“Non si sono identificati come giornalisti”. Ma il racconto degli inviati rivela qualcosa di completamente diverso – .

“Non si sono identificati come giornalisti”. Ma il racconto degli inviati rivela qualcosa di completamente diverso – .
“Non si sono identificati come giornalisti”. Ma il racconto degli inviati rivela qualcosa di completamente diverso – .

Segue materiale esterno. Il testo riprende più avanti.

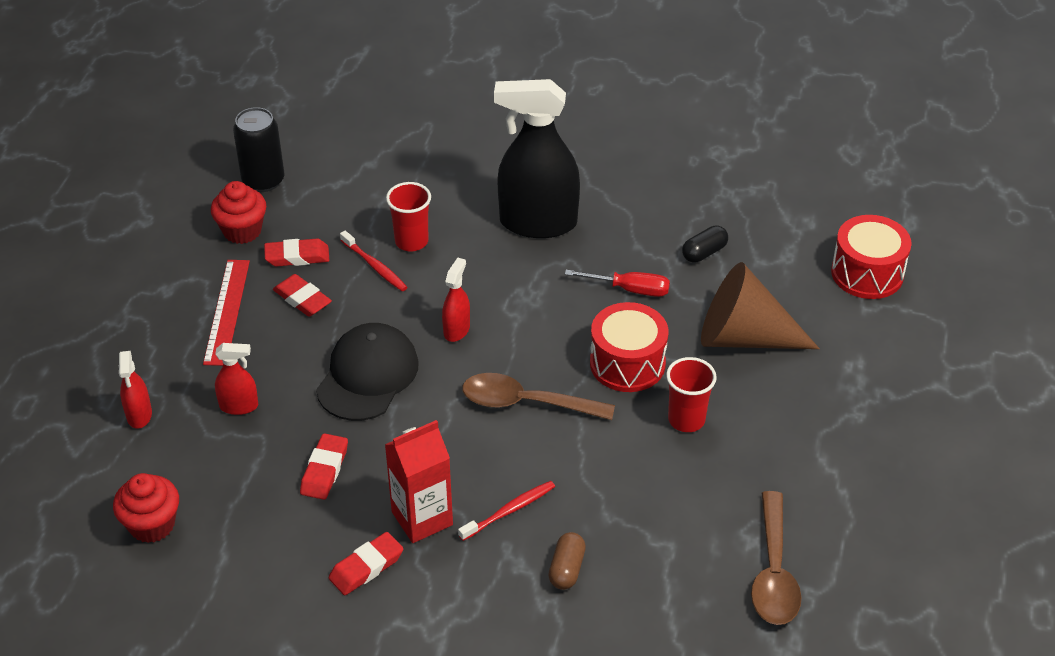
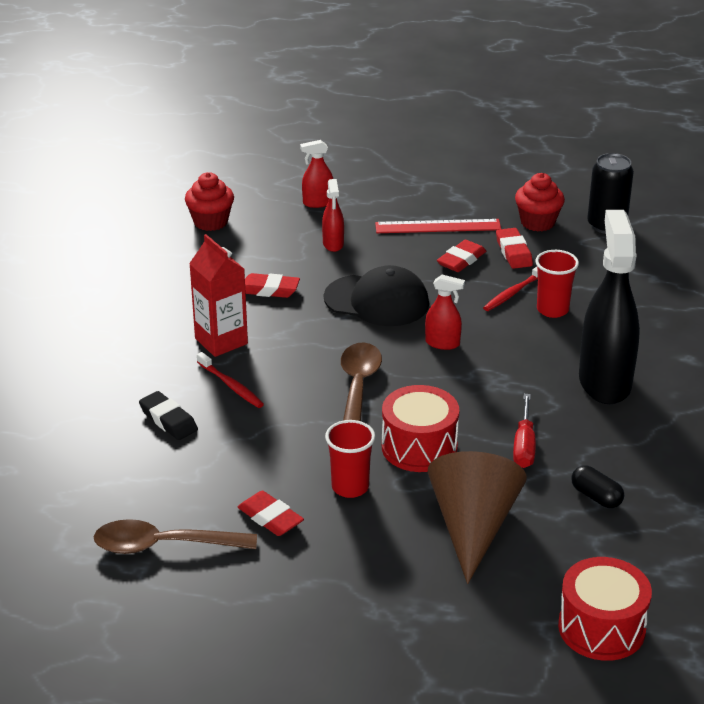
camera: 85 degrees right, 10 degrees down
(366, 567) = (171, 318): red eraser -> red eraser (270, 518)
(567, 569) = (168, 420): brown capsule -> black eraser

Dopo lo scoppio delle polemiche per i tre giornalisti fermati dalla polizia mentre si recavano a seguire l’ultimo raid degli attivisti di Ultima Generazione a Roma, è arrivata la risposta della Questura. Il quale in una nota ha dato la sua versione dei fatti, scrivendo che “i soggetti presenti sul posto non hanno dichiarato né dimostrato di essere giornalisti”. E aggiungendo che i giornalisti hanno mostrato le carte d’identità che erano registrate nel verbale di servizio. «Contemporaneamente – prosegue la Questura – nella zona di via Veneto dove si verificava un littering, altri iscritti all’ordine dei giornalisti, dopo aver esibito il tesserino professionale, continuavano a svolgere regolarmente il loro lavoro, senza essere sottoposto ad ogni ulteriore controllo”.

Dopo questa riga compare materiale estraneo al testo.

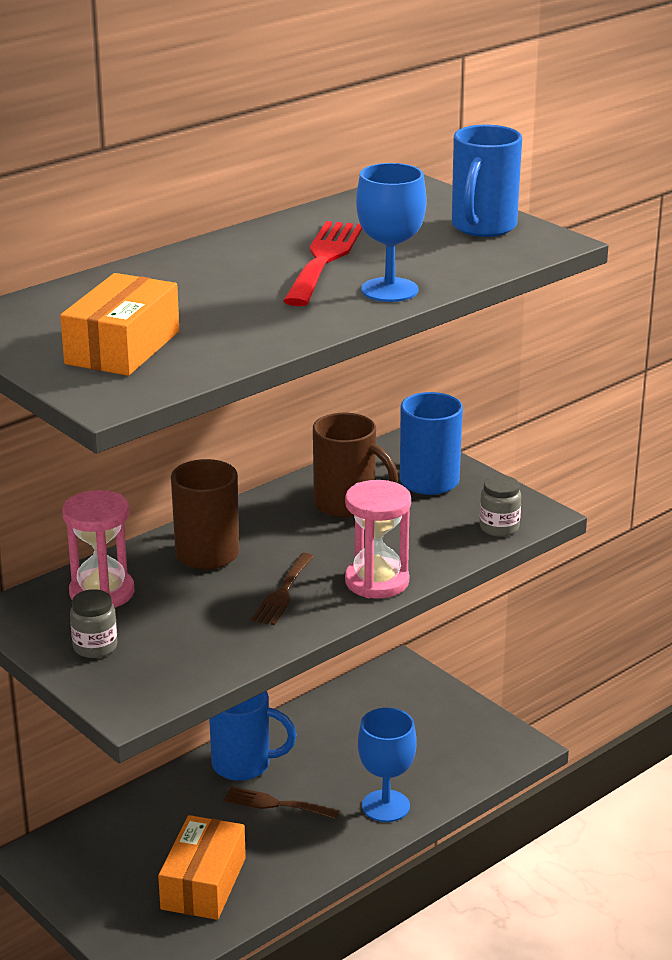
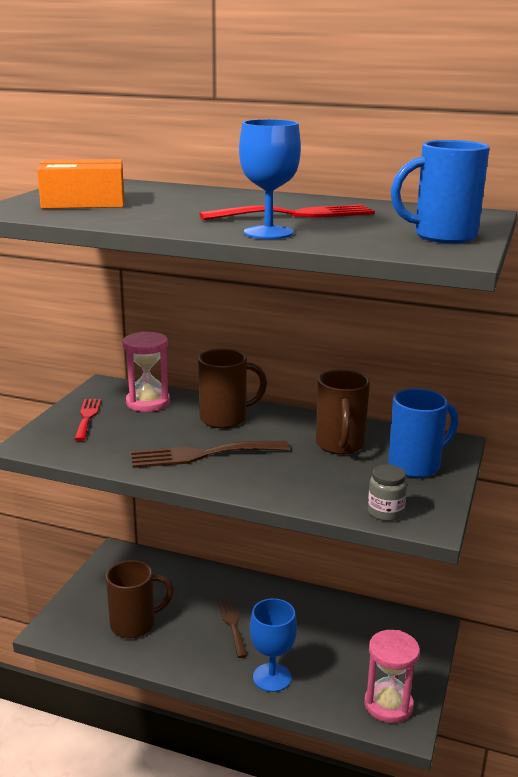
camera: 60 degrees right, 5 degrees down
(95, 647) = (87, 417): grey jar -> red fork
(203, 883) = (134, 624): orange box -> brown mug
(244, 765) = (260, 596): blue mug -> none
(283, 593) = (202, 455): brown fork -> brown fork, size x1.60
(377, 581) = (251, 483): pink hourglass -> pink hourglass (388, 705)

La versione dei giornalisti

Una ricostruzione quantomeno stridente con quanto fatto invece dai diretti interessati. Angela Nittoli, una di loro, a Aprire ha dichiarato: «Una cosa del genere non mi era mai accaduta personalmente. Faccio questo lavoro da vent’anni e sì, mi è capitato che, durante un evento, mi chiedano la tessera professionale. Ma una volta esposto e fatte le opportune verifiche, sono tornato a seguire l’evento”. Invece lei e i suoi colleghi sono stati tenuti per un’ora in una stanza sicura, con la porta aperta.

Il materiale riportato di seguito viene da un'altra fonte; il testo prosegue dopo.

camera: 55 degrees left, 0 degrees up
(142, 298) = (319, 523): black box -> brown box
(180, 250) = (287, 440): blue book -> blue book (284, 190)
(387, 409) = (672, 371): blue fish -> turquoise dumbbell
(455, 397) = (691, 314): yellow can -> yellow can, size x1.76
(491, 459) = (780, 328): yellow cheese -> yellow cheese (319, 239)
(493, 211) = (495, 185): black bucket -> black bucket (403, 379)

La nota del Dipartimento di Sicurezza

Anche il Dipartimento di Sicurezza ha diffuso una nota, nella quale ammette che, in sostanza, non esiste alcuna direttiva per i media: «A Roma e nel resto del territorio nazionale non è mai stata data una direttiva operativa che preveda l’identificazione dei giornalisti e operatori dell’informazione in occasione di eventi pubblici”. E ancora: «Singoli episodi che hanno portato all’identificazione sono avvenuti in contesti in cui non era stata dichiarata né dimostrata la qualifica di giornalista. Si tratta in ogni caso di circostanze non riconducibili a nuove modalità operative”.

Un caso politico

La vicenda, nel frattempo, è diventata una questione politica. A denunciare l’accaduto si sono infatti schierati non solo gli organismi di categoria, come l’Ordine dei giornalisti, il sindacato Fnsi, l’Associazione romana della stampa e diversi comitati di redazione. L’opposizione parlamentare ha già chiesto chiarezza: “Questi episodi non devono in alcun modo essere sottovalutati perché costituiscono campanelli d’allarme che rischiano di compromettere diritti fondamentali come il diritto all’informazione”, ha dichiarato il dem Andrea Orlando. Mentre Nicola Fratoianni parla di «un comportamento delle forze di polizia ormai insostenibile», e Angelo Bonelli definisce quello di Piantedosi «uno Stato di polizia, simile a quello dei regimi». «Il lavoro giornalistico, di documentazione e di ripresa deve essere sempre garantito, nel rispetto delle condizioni di sicurezza di tutti ma assicurando il pieno esercizio della libertà di stampa», commenta la senatrice Barbara Floridia, presidente della commissione di vigilanza Rai.